National / Politics

Countering China: Japan, India and U.S. leaders meet in push for more open Asia-Pacific

AFP-JIJI

The leaders of the United States, Japan and India met jointly Friday for the first time and called for open navigation in Asia, a show of unity with China clearly in mind.

The three right-leaning leaders — Prime Minister Shinzo Abe, U.S. President Donald Trump and Indian Prime Minister Narendra Modi — met on the sidelines of the summit of the G20 economic powers in Buenos Aires.

With the meeting lasting only around 15 minutes, it was likely more about symbolism than planning strategy, but it comes as all three share concerns on China’s rising clout.

Japan and India both have long-standing territorial feuds with their neighbor, while Trump has been pressing China hard on trade and reiterating concerns over Beijing’s assertive posture in the dispute-ridden South China Sea.
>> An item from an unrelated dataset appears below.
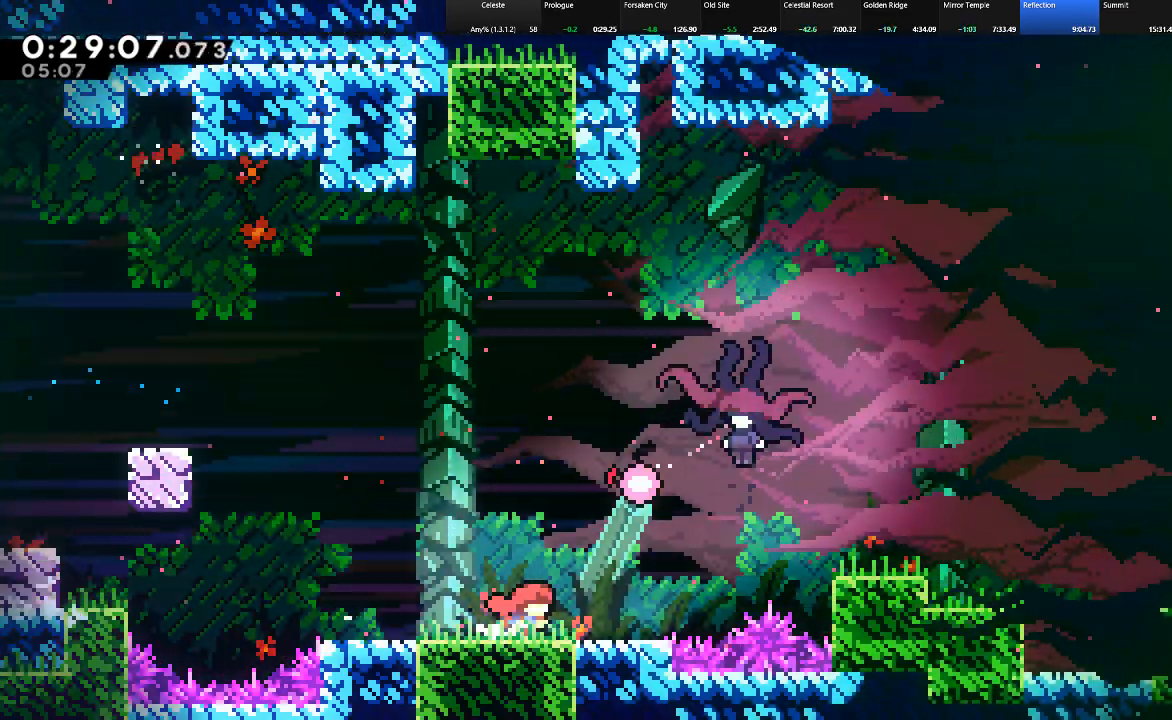
{"keys": ["c", "right", "shift"], "events": [[117, "up", "down"], [167, "z", "down"], [267, "c", "down"], [300, "z", "up"], [400, "c", "up"], [500, "c", "down"], [500, "up", "up"]]}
“Japan, the U.S. and India share fundamental values and strategic interests,” Abe said.

“By having three of us working together, we’ll bring more prosperity and more stability in the region, as well as globally,” he said.

Modi noted that JAI — an acronym of Japan, America and India — is Hindi for “long live.”
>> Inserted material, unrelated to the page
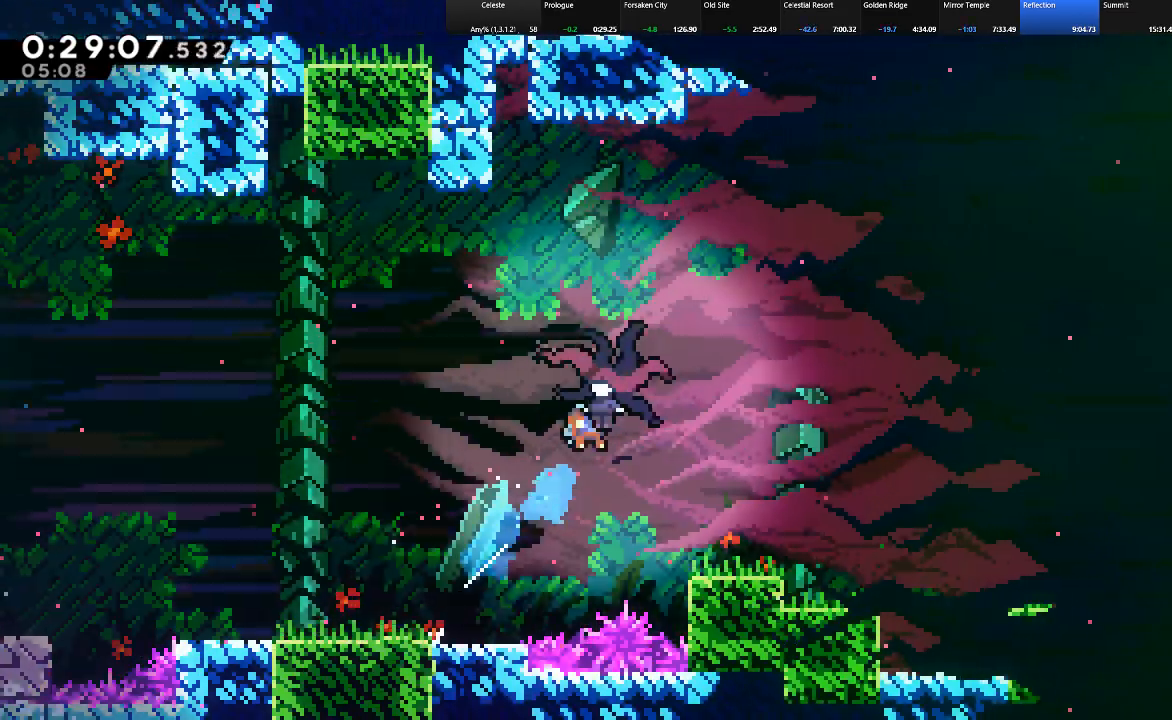
{"keys": ["right", "shift"], "events": [[83, "c", "up"], [183, "c", "down"], [233, "c", "up"], [317, "c", "down"], [417, "c", "up"]]}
White House spokeswoman Sarah Huckabee Sanders said in a statement that the summit “reaffirmed the importance of the free and open Indo-Pacific vision for global stability and prosperity, and pledged to deepen trilateral cooperation.”

The Trump administration has increasingly spoken of a “Free and Open Indo-Pacific Strategy,” a policy long favored by Abe as he insists that all of Asia remain open to navigation and trade.

But Modi and Abe also both met separately with Chinese President Xi Jinping. Trump is set to meet Xi on Saturday for talks focused on trade disputes.

India, despite decades of territorial disputes with China, has historically shied away from joining alliances with major powers.

And tensions have also been easing between Japan and China, with Abe in October paying the first official visit in seven years by a Japanese leader to Beijing.